TSH Resources (TSH) joined us in hitting the road in
Singapore recently to meet 9 institutional funds. FFB production growth was
spectacular last year, surging by more than 40% y-o-y, with its young
Indonesian estates being the key growth driver.
Management is looking to quicken the pace of new planting over the next few
years and also shed light on why the
company is further expanding in Kalimantan.
TSH continues to have one of the best tree age profiles, with 75.0% of its
trees below peak. Maintain BUY, with FV of RM2.65.
Planted area reaches
30,521 ha. TSH planted on 2,584 ha in 2011, which was slower than the aggressive 3.1k to 5.2k ha it covered
annually between 2006 and
2009. Planting has been slow over the past two years as the company endeavoured to keep its net gearing
(calculated based on total equity
instead of shareholders’ equity) below the
0.8x needed to maintain its AA- credit rating from
MARC. A drop to an A rating would see the company’s borrowing cost rise
by as much as 1 ppt from the current 4+%. With this ratio now having trended
lower to 0.71x, the company is looking to plant 4k ha of palms and 1k ha of
rubber annually, which translate
into a 10%-13% growth in oil
palm planted areas over the next 3 years. The company will continue to enlarge
its 94,003 ha landbank in Indonesia, of which
only 27.8% is planted, before
good Kalimantan land becomes scarce and expensive.
Age profile primed
for growth spurt. With over 21.8k ha planted since 2006, 75.0% of TSH’s
trees are below peak production age, making it the 5th most
favourable tree age profile within our
18-stock plantation universe. Of
the total area planted,
47.5% has immature trees
- the highest within our Malaysian plantation coverage. Indonesia represented
only 42.2% of the company’s planted area at the turn of the millennium but this has risen to 85.5%. The archipelago nation
was the driver last year, with FFB production surging 59.4% compared to
an overall FFB production growth of 43.2%.
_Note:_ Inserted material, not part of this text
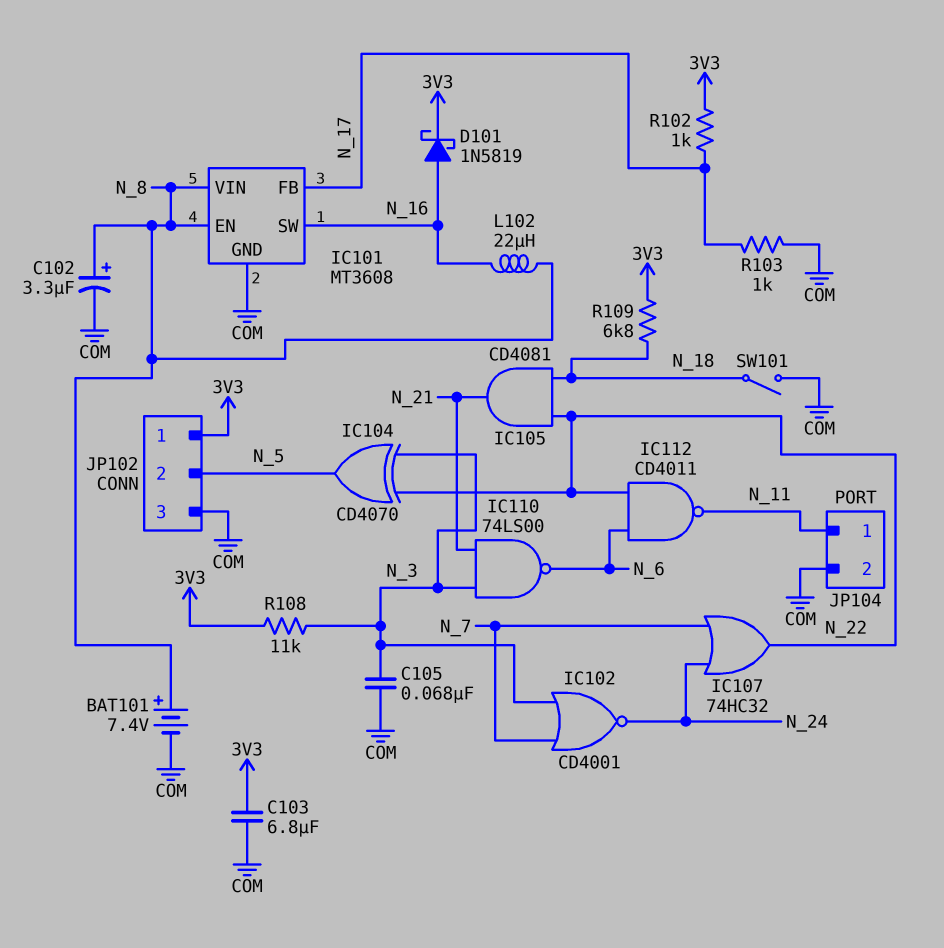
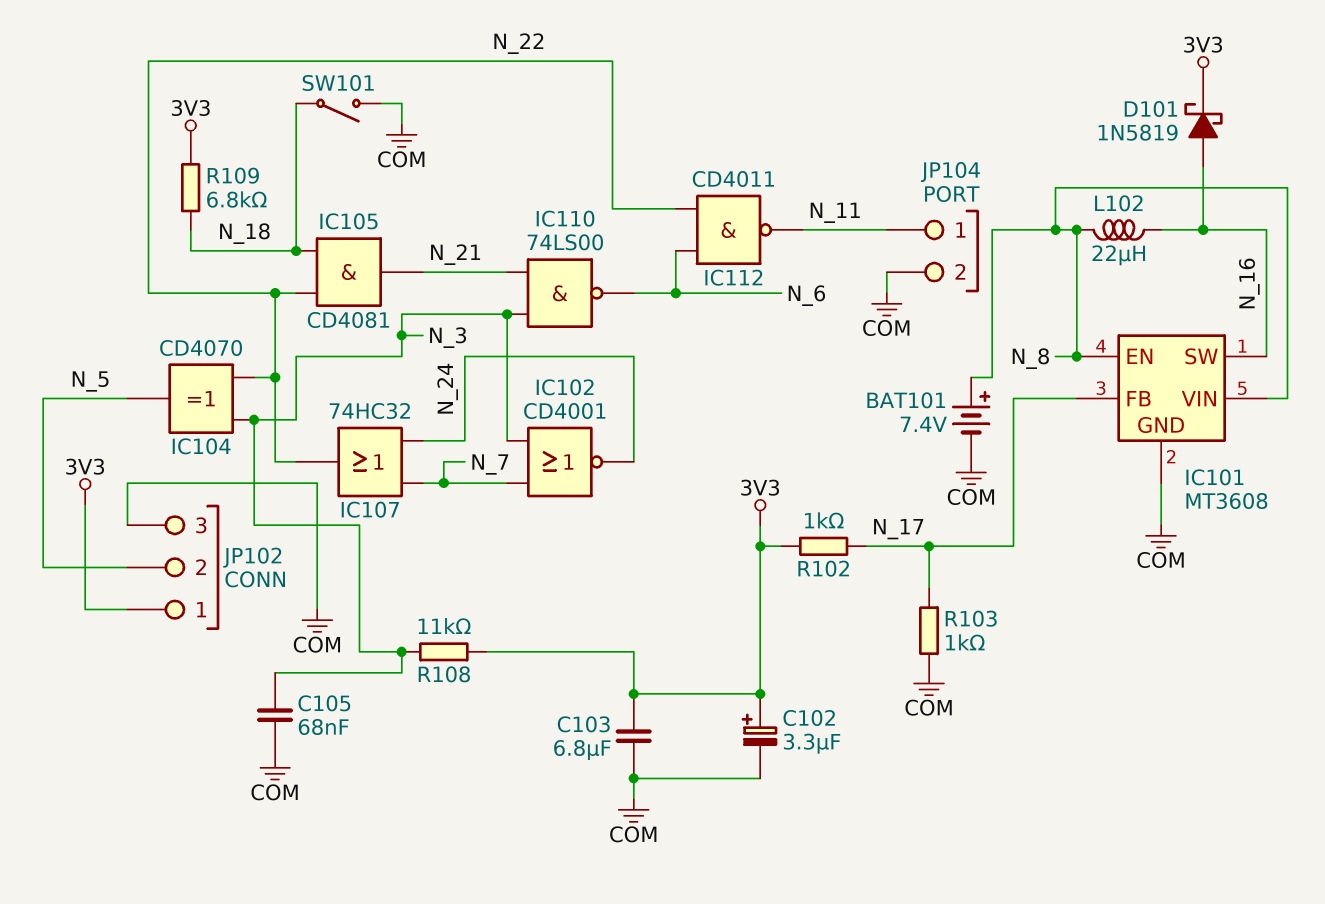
C102: 3.3uF (plus N_8, minus COM) -> 3.3uF (plus 3V3, minus COM)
Becoming less Malaysian. Indonesia will continue to be
TSH’s key growth engine given its young
tree profile (87.7% of trees below peak) while Sabah should see declining
production (0.5% of trees below peak). Management forecasts the firm’s FFB production
will grow by 21.4% in 2012 while we expect a weaker but still commendable growth
of 18.2%. We gather from management that as the heavy rainfall during the first
two months of the year had affected harvesting, 1Q production should thus be
relatively weak, although it may bounce back in 2Q.